Roulaient-ils trop vite ? Et pourquoi n’avaient-ils pas activé la sirène de leur voiture banalisée ? Autant de questions qui seront au cœur des débats ce mardi après-midi devant le tribunal correctionnel de Rennes où deux policiers comparaîtront pour homicide involontaire. Les deux fonctionnaires, âgés de 49 et 51 ans, seront jugés pour avoir fauché mortellement une jeune femme de 21 ans.

Le drame s’était déroulé dans la nuit du 8 au 9 janvier au niveau du pont de Châteaudun à Rennes. Alors qu’elle traversait sur un passage protégé, la victime, animatrice en milieu scolaire, avait été percutée par un véhicule de police banalisé qui partait en intervention. Transportée dans un état grave au CHU Pontchaillou, la jeune femme était décédée quelques heures plus tard. Un jeune homme de 24 ans qui traversait au même moment avait également été grièvement blessé dans la collision.

Le gyrophare activé mais pas la sirène

Le parquet de Rennes avait aussitôt ouvert une enquête, confiée à l’Inspection générale de la police nationale, pour déterminer les circonstances exactes de l’accident. Elle avait révélé que le véhicule de police circulait sur une voie dédiée aux bus avec son gyrophare activé. La sirène deux tons du véhicule n’avait en revanche pas été déclenchée alors que son usage s’impose dans les situations d’urgence.
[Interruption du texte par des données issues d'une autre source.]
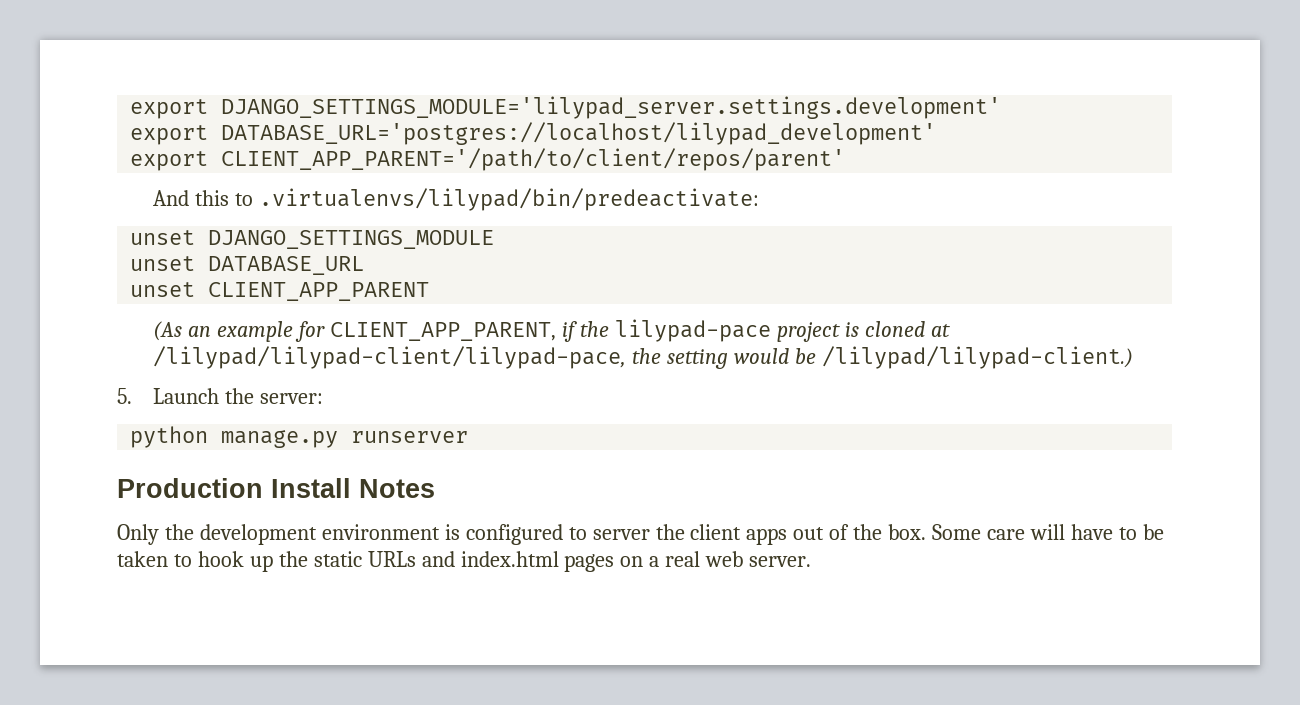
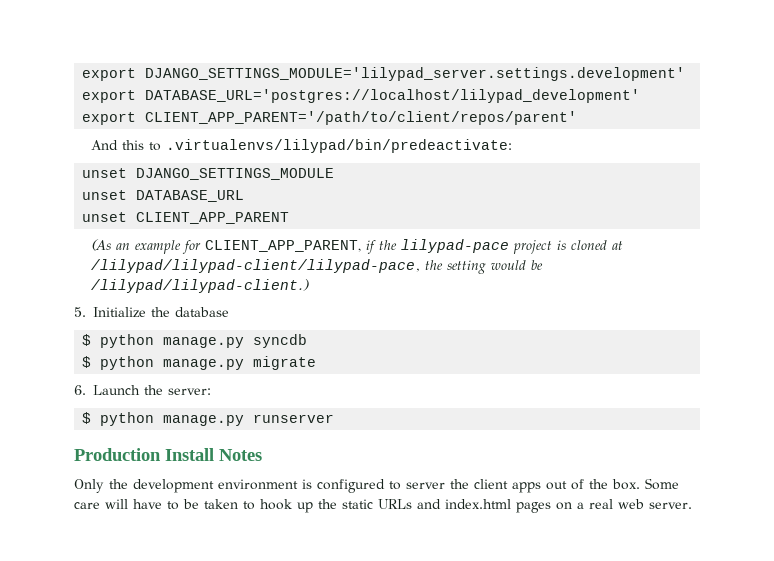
(132, 396) none -> [93,307,229,318] [82,334,308,348] [82,356,317,370] [74,385,86,395] Initialize the database // $ python manage.py syncdb // $ python manage.py migrate // 6.
(324, 398) none -> [82,412,92,424] $

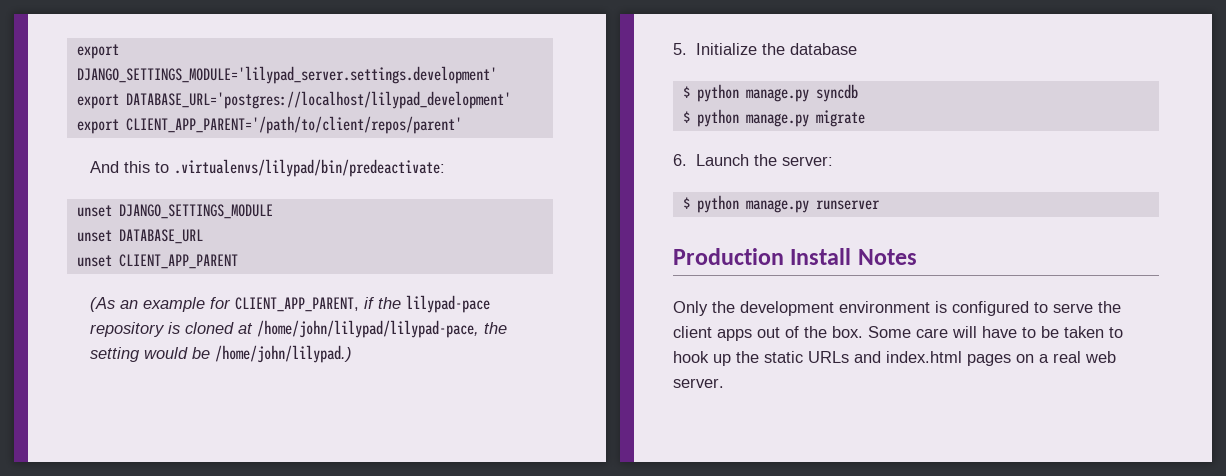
[512,240,552,254] project -> [90,322,166,337] repository
[90,259,420,273] /lilypad/lilypad-client/lilypad-pace, -> [257,320,480,338] /home/john/lilypad/lilypad-pace,
[90,279,309,293] /lilypad/lilypad-client.) -> [215,345,353,363] /home/john/lilypad.)
[406,482,445,489] server -> [1053,303,1093,313] serve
Mais dans les faits, les patrouilles ne l’utilisent pas systématiquement. « En pleine nuit, on réveillerait tout le quartier tous les jours », confiait à l’époque un policier contacté par 20 Minutes. En 2017, une circulaire du préfet de police de Paris en 2017 invitait même les fonctionnaires à ne pas abuser de leur sirène pour « ne pas créer de climat anxiogène ».

L’avocat des deux policiers plaidera la relaxe

Lors de leur audition, les deux agents de la brigade cynophile, dont les tests d’alcool et de stupéfiants s’étaient révélés négatifs, avaient expliqué ne pas avoir vu les piétons traverser, ces derniers étant masqués par un bus à l’arrêt. Les constations avaient permis d’établir que leur véhicule s’était arrêté 23 mètres après l’impact sur une route humide.

« L’accident était pratiquement inévitable comme l’ont indiqué certains experts », assure Maître Frédéric Birrien, qui défendra les deux policiers. « Nous ne discuterons pas de la responsabilité de mes clients qui est pleine et entière mais de leur culpabilité », ajoute l’avocat qui plaidera la relaxe.